Мне нужно было знать, как это работает, но я никогда не давала себе труда выучиться простым материям и теперь не могла понять, о чем же он говорит. Маргариту захватило происходящее, она следила за каждым словом, даже вынула свои таблички, чтобы записать все, о чем шла речь: albedo и rubedo,[96] opus circulatorium,[97] solve et coa-gula.[98]

Эдуард, похоже, знал об этих вещах больше, чем я думала. Конечно, Энтони говорил, что алхимия часто бывала предметом обсуждения в Брюгге и изучалась в Университете Лувена.

— Нет, нет, ваше величество, павлин — это знак того, что проект почти закончен, — произносит Винтерсетт. — Разве ваша царственная сущность не была запечатлена в исторических свитках как пернатый царь, победитель? Дракон — это ртуть, великая сила для добра и столь же великая для болезни.

Воздух загустел от паров истолченного золота и мышьяка.

— Это следует налить быстро и потрясти сосуд другой рукой…

Комната наклонилась. Я выпрямилась и прикусила язык, как делала в случае, если меня могло стошнить при людях. У меня ушли все силы на то, чтобы удержаться на ногах, а мое лицо и руки не привлекли внимания.

Когда наконец смесь была отставлена в сторону для охлаждения, перед тайной, последней стадией, которую не может видеть даже король, я не знала, было ли изготовлено новое золото или просто шлак.


Нам требовалось золото. Великое вторжение Эдуарда во Францию с целью потребовать обратно земли, завоеванные королем Генрихом, стоило королевству больших расходов, чем могли себе позволить и королевство, и королевская казна.

Он вернулся, не пролив в походе ни капли крови, сосватав Бесс за дофина, с тем чтобы они поженились, когда та достигнет нужного возраста, договорившись о денежных выплатах для себя. Но бескровный поход не означал славы вроде той, что добился Генрих V. После этого ни парламент, ни крупные торговцы не будут охотно платить большие налоги.

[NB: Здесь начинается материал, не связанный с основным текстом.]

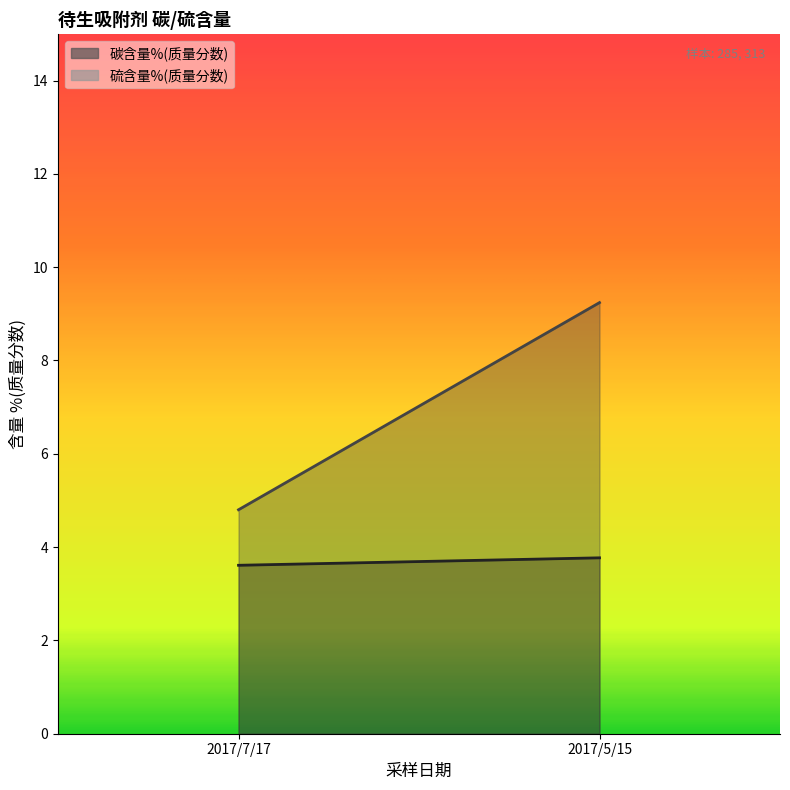

At which label does 硫含量%(质量分数) first exceed 9?

2017/5/15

И новое золото, которое пообещал нам алхимик, и старое золото, вырванное у вдовы Уорика, и кровь моего отца и брата, и само Золотое руно Ясона вряд ли удовлетворит Джорджа Кларенса. Его ничто не удовлетворит, кроме золотой короны его брата. Даже терпение Эдуарда начало истощаться.

Ричард Глостер находился на севере, правя там от имени Эдуарда. Но Джордж Кларенс не являлся миропомазанным королем.

На этот раз не было необходимости вкладывать ключи от Тауэра в надежные руки или приказывать часовым закрыть глаза. Когда в этом году был созван парламент, его светлость Джордж, герцог Кларенс, был обвинен в предательстве, допрошен пэрами и приговорен.

Но Эдуард не подписал смертного приговора. Я подумала о его другом брате, Эдмунде, которого он так любил. Подумала о своих сыновьях Томасе и Ричарде Грэях, взрослых людях, прославившихся на ристалище, о Неде, который жил далеко и с Энтони учился быть королем, о маленьком Диконе, все еще цеплявшемся за мою юбку, и о крошке Джордже, пребывающем, благодаря Богу, в безопасности.